**Try it**
Below are some entries. Repeat exactly the lines from the one with "left elbow: (328, 355)" through the one with "right elbow: (229, 352)", and only those.

------ Task input ------

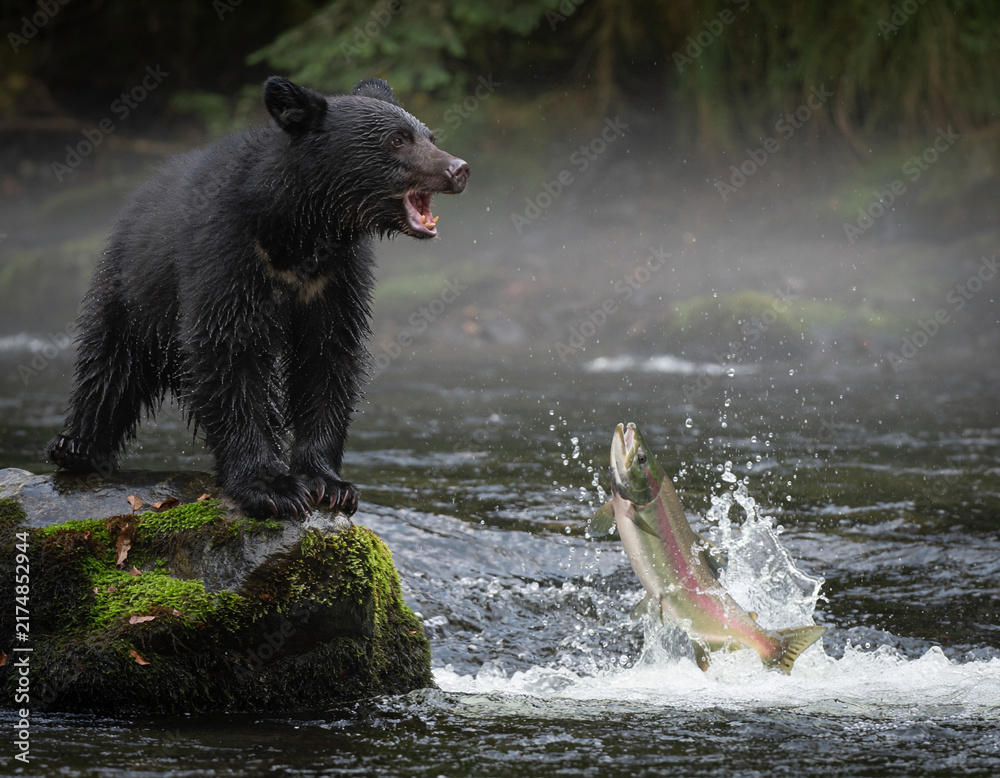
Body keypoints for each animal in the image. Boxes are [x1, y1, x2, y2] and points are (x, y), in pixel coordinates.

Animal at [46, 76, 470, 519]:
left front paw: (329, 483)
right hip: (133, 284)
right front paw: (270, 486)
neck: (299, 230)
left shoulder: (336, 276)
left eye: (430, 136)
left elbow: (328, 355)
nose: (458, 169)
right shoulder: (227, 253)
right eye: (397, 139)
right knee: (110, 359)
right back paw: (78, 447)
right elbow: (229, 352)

------
------ Task input ------

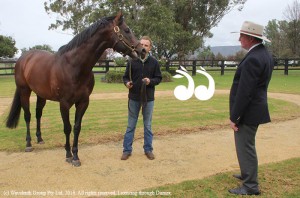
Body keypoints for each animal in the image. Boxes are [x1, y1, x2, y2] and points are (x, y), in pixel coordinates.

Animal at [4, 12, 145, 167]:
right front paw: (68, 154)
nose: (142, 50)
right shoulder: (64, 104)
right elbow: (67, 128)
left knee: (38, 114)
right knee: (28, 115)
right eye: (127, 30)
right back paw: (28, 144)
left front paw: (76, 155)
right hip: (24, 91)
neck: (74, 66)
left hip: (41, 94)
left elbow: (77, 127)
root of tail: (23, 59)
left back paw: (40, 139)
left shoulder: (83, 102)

------

**Response to this exercise**
left elbow: (328, 355)
nose: (458, 169)
right shoulder: (227, 253)
right eye: (397, 139)
right knee: (110, 359)
right back paw: (78, 447)
right elbow: (229, 352)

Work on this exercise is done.